Businesses are investing heavily, too. Nonresidential investment grew 10 percent in the third quarter, almost compensating for the 19 percent decline in nonresidential investment. “Outside of the housing and motor vehicle sectors,” said the Fed chairman, Ben S. Bernanke, in a speech late last month, “economic activity has, on balance, been expanding at a solid pace.”

There is one crucial weakness to all the forecasts, however. Part way through the bust of perhaps the strongest housing boom on record, the American economy is in uncharted territory.

Nobody has ever seen how a situation like this unwinds.
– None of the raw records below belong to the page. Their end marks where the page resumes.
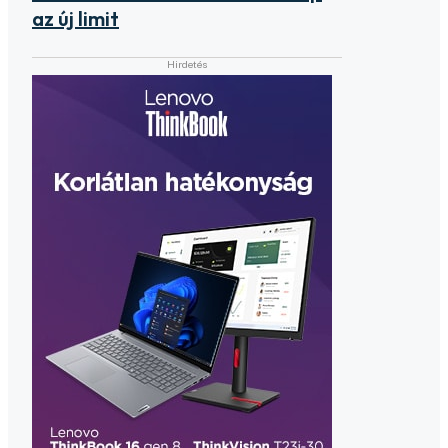
az új limit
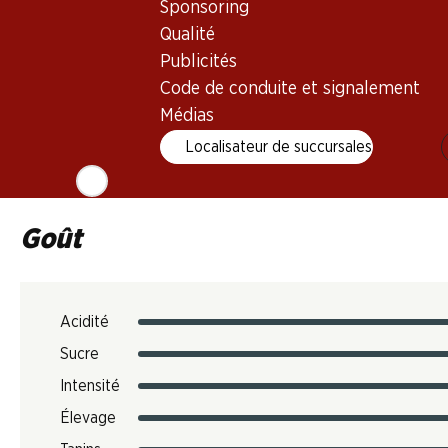
Sponsoring
Température de dégustation
Qualité
Publicités
Empreinte carbone
Code de conduite et signalement
6.06 kg
Médias
N° d'art.
Localisateur de succursales
1028228
Goût
Acidité
Sucre
Intensité
Élevage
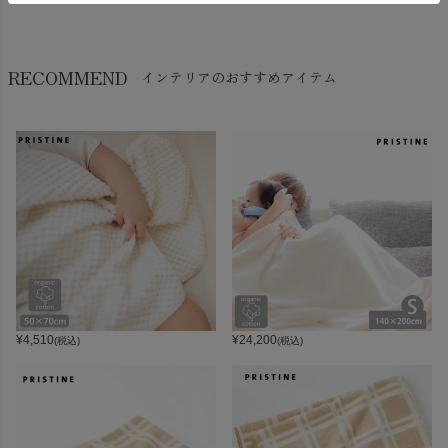
RECOMMEND
インテリアのおすすめアイテム
¥
4,510
¥
24,200
(税込)
(税込)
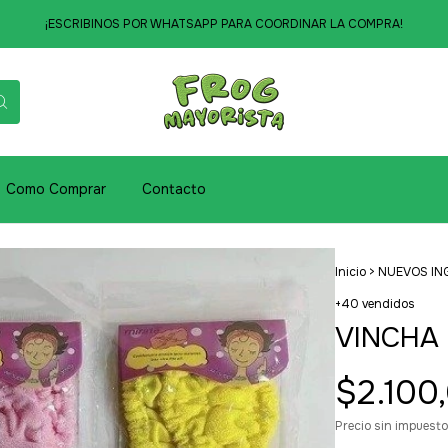
¡ESCRIBINOS POR WHATSAPP PARA COORDINAR LA COMPRA!
Como Comprar
Contacto
Inicio
>
NUEVOS IN
+40 vendidos
VINCHA
$2.100
Precio sin impuest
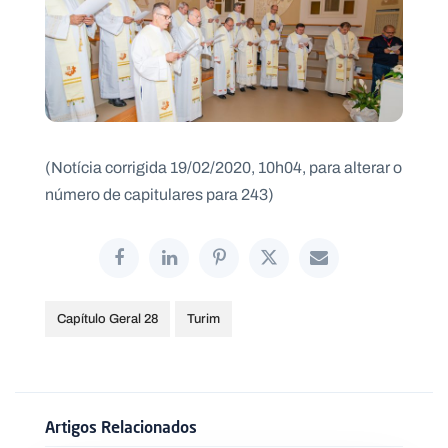
(Notícia corrigida 19/02/2020, 10h04, para alterar o
número de capitulares para 243)
Capítulo Geral 28
Turim
Artigos Relacionados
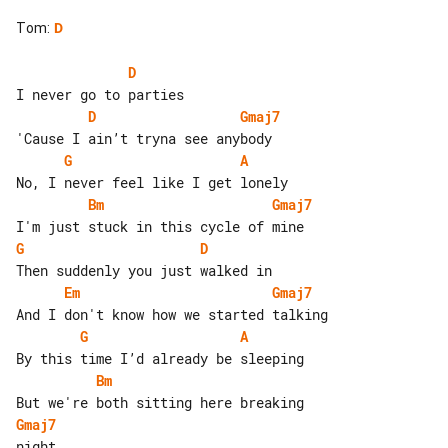
Tom
:
D
D
D
Gmaj7
G
A
Bm
Gmaj7
G
D
Em
Gmaj7
G
A
Bm
Gmaj7
night
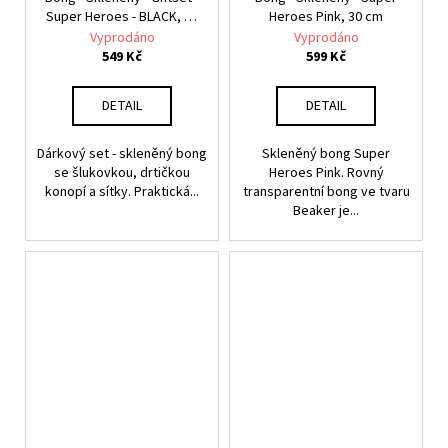
Super Heroes - BLACK, 20
Heroes Pink, 30 cm
cm
Vyprodáno
Vyprodáno
549 Kč
599 Kč
DETAIL
DETAIL
Dárkový set - skleněný bong
Skleněný bong Super
se šlukovkou, drtičkou
Heroes Pink. Rovný
konopí a sítky. Praktická...
transparentní bong ve tvaru
Beaker je...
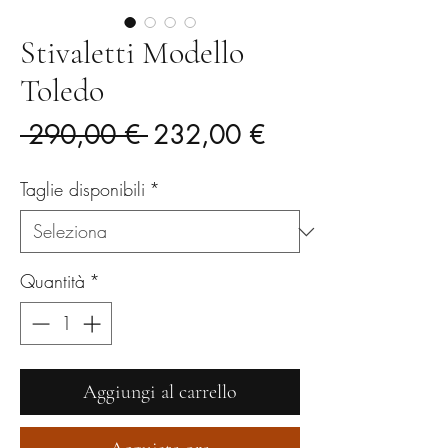
Stivaletti Modello
Toledo
Prezzo
Prezzo
 290,00 € 
232,00 €
regolare
scontato
Taglie disponibili
*
Quantità
*
Aggiungi al carrello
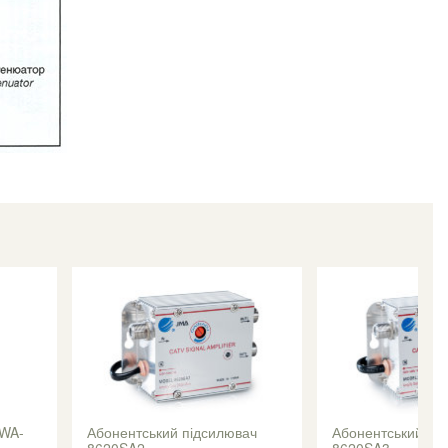
SWA-
Абонентський підсилювач
Абонентський пі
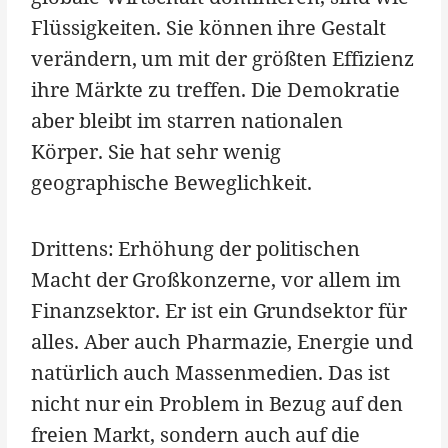
Flüssigkeiten. Sie können ihre Gestalt
verändern, um mit der größten Effizienz
ihre Märkte zu treffen. Die Demokratie
aber bleibt im starren nationalen
Körper. Sie hat sehr wenig
geographische Beweglichkeit.
Drittens: Erhöhung der politischen
Macht der Großkonzerne, vor allem im
Finanzsektor. Er ist ein Grundsektor für
alles. Aber auch Pharmazie, Energie und
natürlich auch Massenmedien. Das ist
nicht nur ein Problem in Bezug auf den
freien Markt, sondern auch auf die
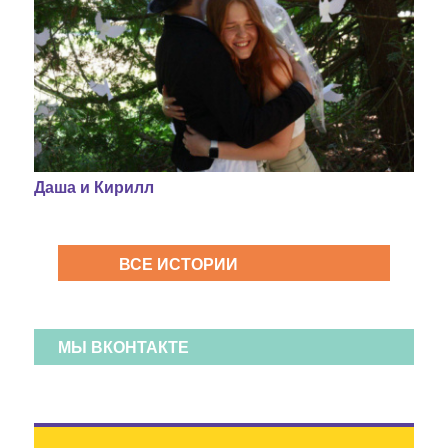
Даша и Кирилл
ВСЕ ИСТОРИИ
МЫ ВКОНТАКТЕ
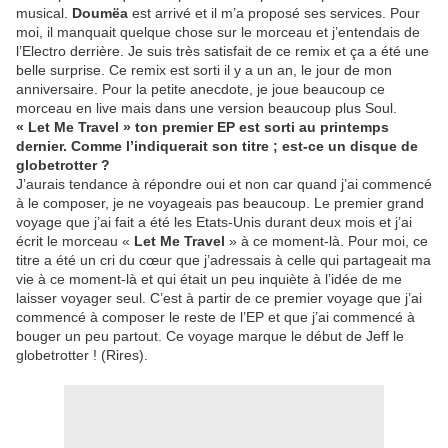
musical.
Doum
ë
a
est arrivé
et il m
’
a propos
é ses services. Pour
moi, il manquait quelque chose sur le morceau et j’entendais de
l’
Electro derri
ère. Je suis très satisfait de ce remix et
ç
a a
été une
belle surprise. Ce remix est sorti il y a un an, le jour de mon
anniversaire. Pour la petite anecdote, je joue beaucoup ce
morceau en live mais dans une version beaucoup plus Soul.
«
Let Me Travel
»
ton premier EP est sorti au printemps
dernier. Comme l’indiquerait son titre ; est-ce un disque de
globetrotter ?
J’aurais tendance à répondre oui et non car quand j’ai commencé
à le composer, je ne voyageais pas beaucoup. Le premier grand
voyage que j’ai fait a été les Etats-Unis durant deux mois et j’
ai
écrit le morceau «
Let Me Travel
» à ce moment-là. Pour moi, ce
titre a été un cri du cœur que j’adressais à celle qui partageait ma
vie à ce moment-là et qui était un peu inquiète à l’idée de me
laisser voyager seul. C’est à partir de ce premier voyage que j’ai
commencé à composer le reste de l’EP et que j’ai commencé à
bouger un peu partout. Ce voyage marque le début de Jeff le
globetrotter ! (Rires).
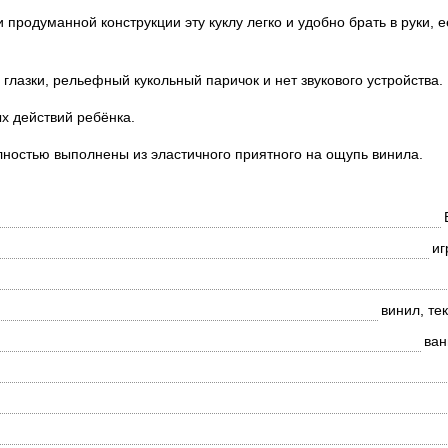
продуманной конструкции эту куклу легко и удобно брать в руки, е
 глазки, рельефный кукольный паричок и нет звукового устройства.
х действий ребёнка.
лностью выполнены из эластичного приятного на ощупь винила.
иг
винил, те
ван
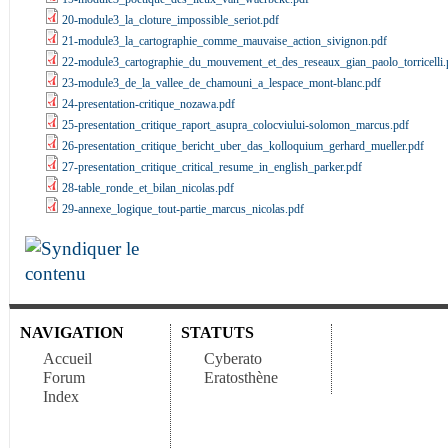
20-module3_la_cloture_impossible_seriot.pdf
21-module3_la_cartographie_comme_mauvaise_action_sivignon.pdf
22-module3_cartographie_du_mouvement_et_des_reseaux_gian_paolo_torricelli.
23-module3_de_la_vallee_de_chamouni_a_lespace_mont-blanc.pdf
24-presentation-critique_nozawa.pdf
25-presentation_critique_raport_asupra_colocviului-solomon_marcus.pdf
26-presentation_critique_bericht_uber_das_kolloquium_gerhard_mueller.pdf
27-presentation_critique_critical_resume_in_english_parker.pdf
28-table_ronde_et_bilan_nicolas.pdf
29-annexe_logique_tout-partie_marcus_nicolas.pdf
NAVIGATION
STATUTS
Accueil
Cyberato
Forum
Eratosthène
Index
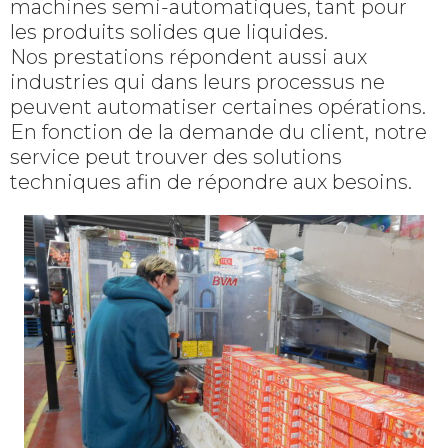
machines semi-automatiques, tant pour
les produits solides que liquides.
Nos prestations répondent aussi aux
industries qui dans leurs processus ne
peuvent automatiser certaines opérations.
En fonction de la demande du client, notre
service peut trouver des solutions
techniques afin de répondre aux besoins.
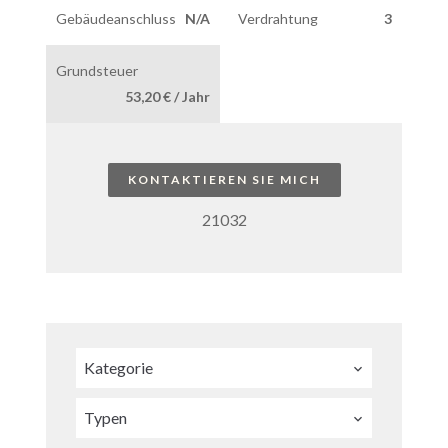
Gebäudeanschluss
N/A
Verdrahtung
3
Grundsteuer
53,20 € / Jahr
KONTAKTIEREN SIE MICH
21032
Kategorie
Typen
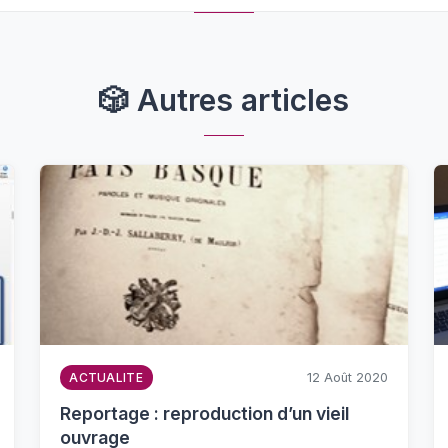
🎲
Autres articles
12 Août 2020
ACTUALITE
Reportage : reproduction d’un vieil
ouvrage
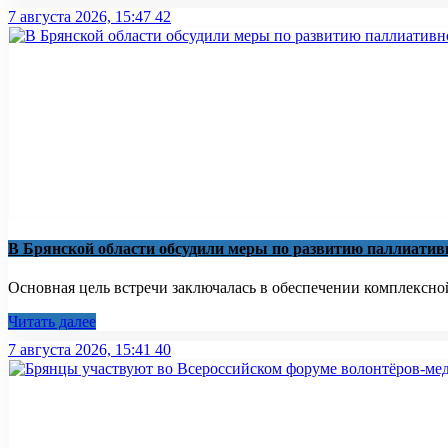
7 августа 2026, 15:47
42
В Брянской области обсудили меры по развитию паллиати
Основная цель встречи заключалась в обеспечении комплексно
Читать далее
7 августа 2026, 15:41
40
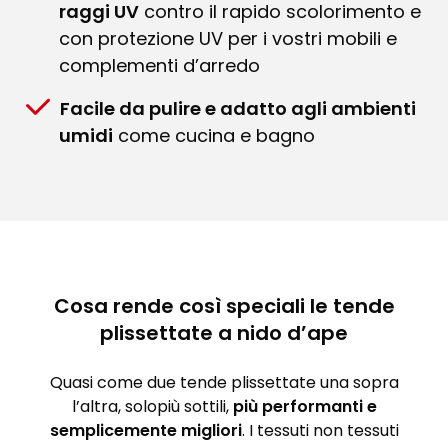
raggi UV
contro il rapido scolorimento e
con protezione UV per i vostri mobili e
complementi d’arredo
Facile da pulire e adatto agli ambienti
umidi
come cucina e bagno
Cosa rende così speciali le tende
plissettate a nido d’ape
Quasi come due tende plissettate una sopra
l’altra, solopiù sottili,
più performanti e
semplicemente migliori
. I tessuti non tessuti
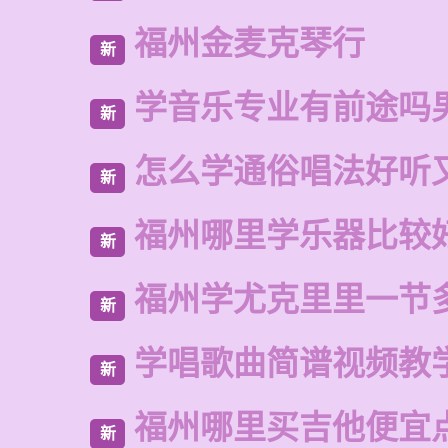
福州金麦克琴行
新
学音乐专业有前途吗
新
怎么学通俗唱法好听
新
福州哪里学乐器比较
新
福州学尤克里里一节
新
学唱歌曲简谱视频教
新
福州哪里买吉他便宜
新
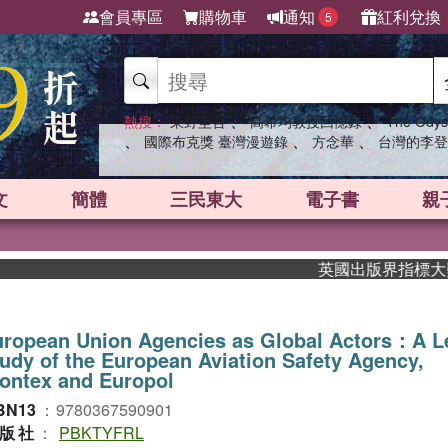
會員專區
購物車
通知
紅利兌換
5
、
、
熱搜：
東野圭吾
高希均教授回憶錄
The Odys
、
、
、
國際布克獎 臺灣漫遊錄
方念華
台灣的李登
文
簡體
三民東大
電子書
親
英國出版界指標大獎肯定！
uropean Union Agencies as Global Actors：A L
udy of the European Aviation Safety Agency,
ontex and Europol
BN13
：
9780367590901
版社
：
PBKTYFRL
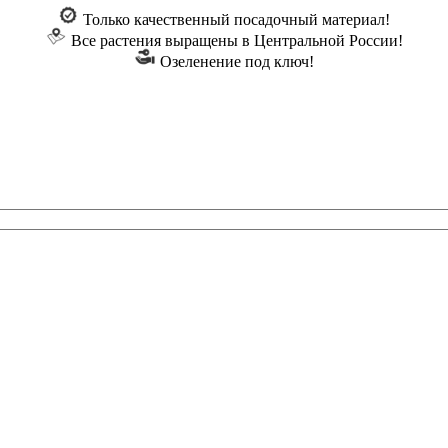
Только качественный посадочный материал!
Все растения выращены в Центральной России!
Озеленение под ключ!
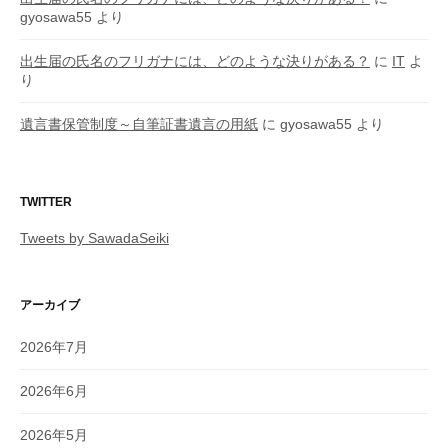
gyosawa55
より
出生届の氏名のフリガナには、どのような決りがある？
に
IT
よ
り
遺言書保管制度～自筆証書遺言の用紙
に
gyosawa55
より
TWITTER
Tweets by SawadaSeiki
アーカイブ
2026年7月
2026年6月
2026年5月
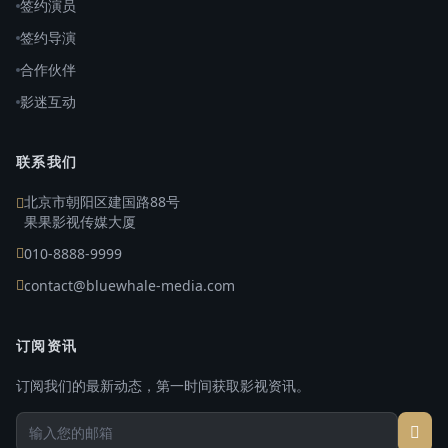
签约演员
签约导演
合作伙伴
影迷互动
联系我们
北京市朝阳区建国路88号
果果影视传媒大厦
010-8888-9999
contact@bluewhale-media.com
订阅资讯
订阅我们的最新动态，第一时间获取影视资讯。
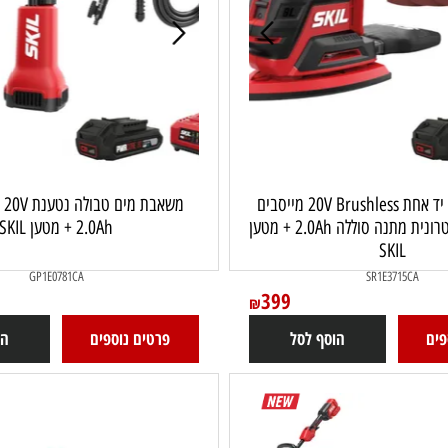
מלטשת מולטי יד אחת 20V Brushless מייסבים
משאבת מים ט
מוגני אבק אלקטרונית מתנה סוללה 2.0Ah + מטען
2.0Ah + מטען SKIL
SKIL
GP1E0781CA
SR1E3715
399
₪
הוסף לסל
פרטים נוספים
הוסף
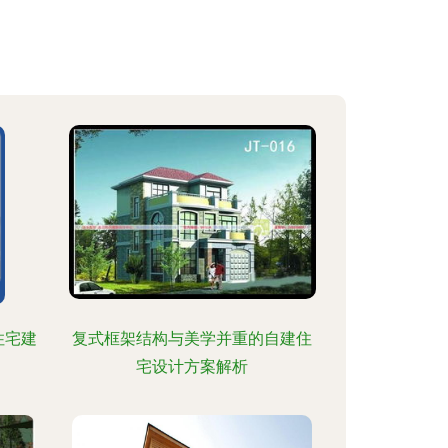
住宅建
复式框架结构与美学并重的自建住
宅设计方案解析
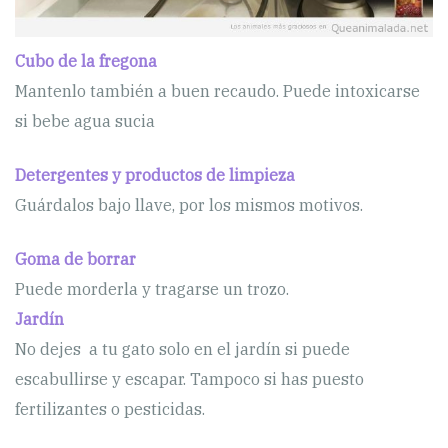
Cubo de la fregona
Mantenlo también a buen recaudo. Puede intoxicarse
si bebe agua sucia
Detergentes y productos de limpieza
Guárdalos bajo llave, por los mismos motivos.
Goma de borrar
Puede morderla y tragarse un trozo.
Jardín
No dejes a tu gato solo en el jardín si puede
escabullirse y escapar. Tampoco si has puesto
fertilizantes o pesticidas.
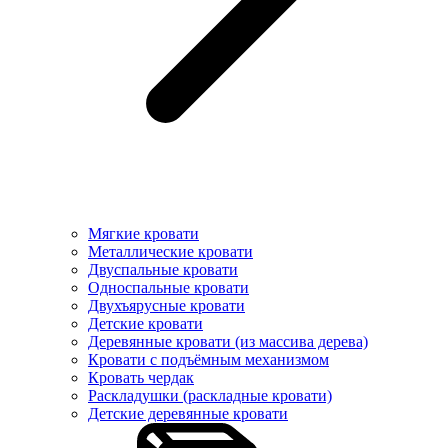
Мягкие кровати
Металлические кровати
Двуспальные кровати
Односпальные кровати
Двухъярусные кровати
Детские кровати
Деревянные кровати (из массива дерева)
Кровати с подъёмным механизмом
Кровать чердак
Раскладушки (раскладные кровати)
Детские деревянные кровати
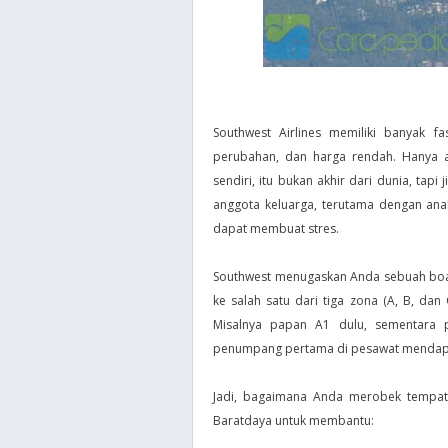
Southwest Airlines memiliki banyak fa
perubahan, dan harga rendah. Hanya ad
sendiri, itu bukan akhir dari dunia, ta
anggota keluarga, terutama dengan ana
dapat membuat stres.
Southwest menugaskan Anda sebuah boar
ke salah satu dari tiga zona (A, B, dan
Misalnya papan A1 dulu, sementara pa
penumpang pertama di pesawat mendapat
Jadi, bagaimana Anda merobek tempat d
Baratdaya untuk membantu:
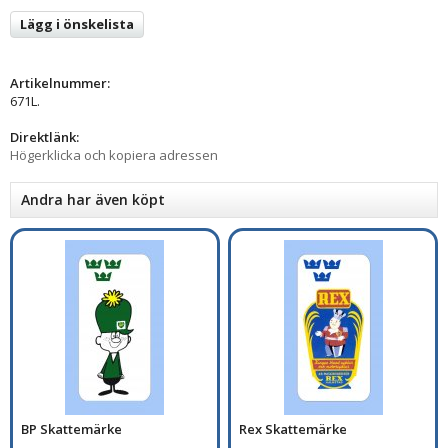
Lägg i önskelista
Artikelnummer:
671L.
Direktlänk:
Högerklicka och kopiera adressen
Andra har även köpt
BP Skattemärke
Rex Skattemärke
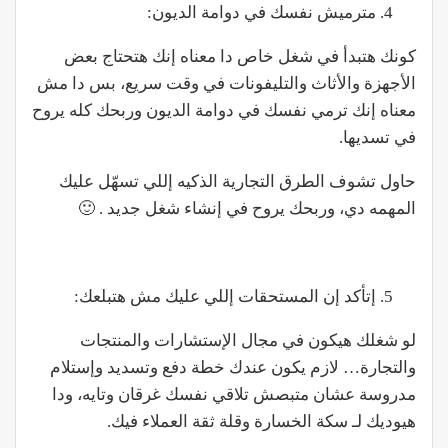
مترميش نفسك في دوامة الديون:
كونك هتبدأ في شغل خاص دا معناه إنك هتحتاج بعض
الأجهزة والأثاث والتليفونات في وقت سريع، بس دا مش
معناه إنك ترمي نفسك في دوامة الديون وربحك كله يروح
في تسديها.
حاول تشوف الطرق التجارية الذكيه إللي تسهّل عليك
المهمه دي، وربحك يروح في إنشاء شغل جديد . 🙂
إتأكد إن المستحقات إللي عليك مش هتبلعك:
لو شغلك هيكون في مجال الإستشارات والمنتجات
والتجارة… لازم يكون عندك خطة دفع وتسديد وإستلام
مدروسة عشان متبصش تلاقي نفسك غرقان وتايه، ودا
هيوديك لـ سكة الخسارة وقلة ثقة العملاء فيك.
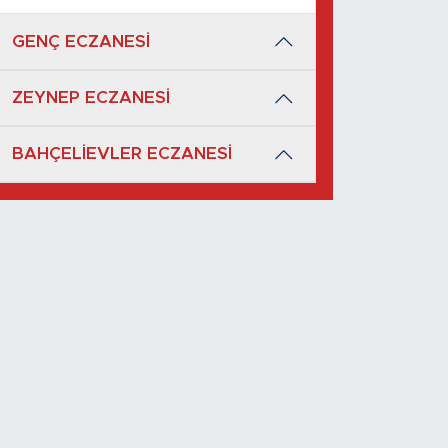
GENÇ ECZANESİ
ZEYNEP ECZANESİ
BAHÇELİEVLER ECZANESİ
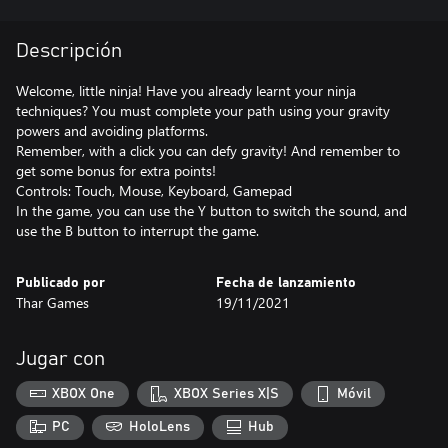
Descripción
Welcome, little ninja! Have you already learnt your ninja
techniques? You must complete your path using your gravity
powers and avoiding platforms.
Remember, with a click you can defy gravity! And remember to
get some bonus for extra points!
Controls: Touch, Mouse, Keyboard, Gamepad
In the game, you can use the Y button to switch the sound, and
use the B button to interrupt the game.
Publicado por
Fecha de lanzamiento
Thar Games
19/11/2021
Jugar con
XBOX One
XBOX Series X|S
Móvil
PC
HoloLens
Hub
Allen Sinai, president and chief global economist at Decision Economics, observed that past housing-induced recessions were characterized by rising interest rates and tight credit, conditions that do not apply in these days of still cheap, easy money.

Some economists have drawn parallels to 2000 — when the Federal Reserve spun on a dime and started slashing interest rates only weeks after warning about inflationary risks. But the slump in 2000 came about because highly leveraged businesses, shocked by the end of the tech boom and the drying up of new orders, essentially stopped hiring and investing. Today, corporate balance sheets are in very good shape.

Still, there are enough uncertainties to warrant talk of a recession.

Mr. Sinai estimated that, over time, consumers ended up spending 40 cents out of every dollar in equity they extracted from their homes as house prices went up. They spent 28 percent of the capital gains they made when they sold their homes, and 3 percent of their increase in overall wealth.

“If housing is as unhelpful on the way down as it was helpful on the way up, we will get a recession,” Mr. Sinai said.

But at McCarthy, Mr. Bolen has other worries. “Our suppliers and vendors and subcontractors have been working so hard for so long they are going to get tired,” he said.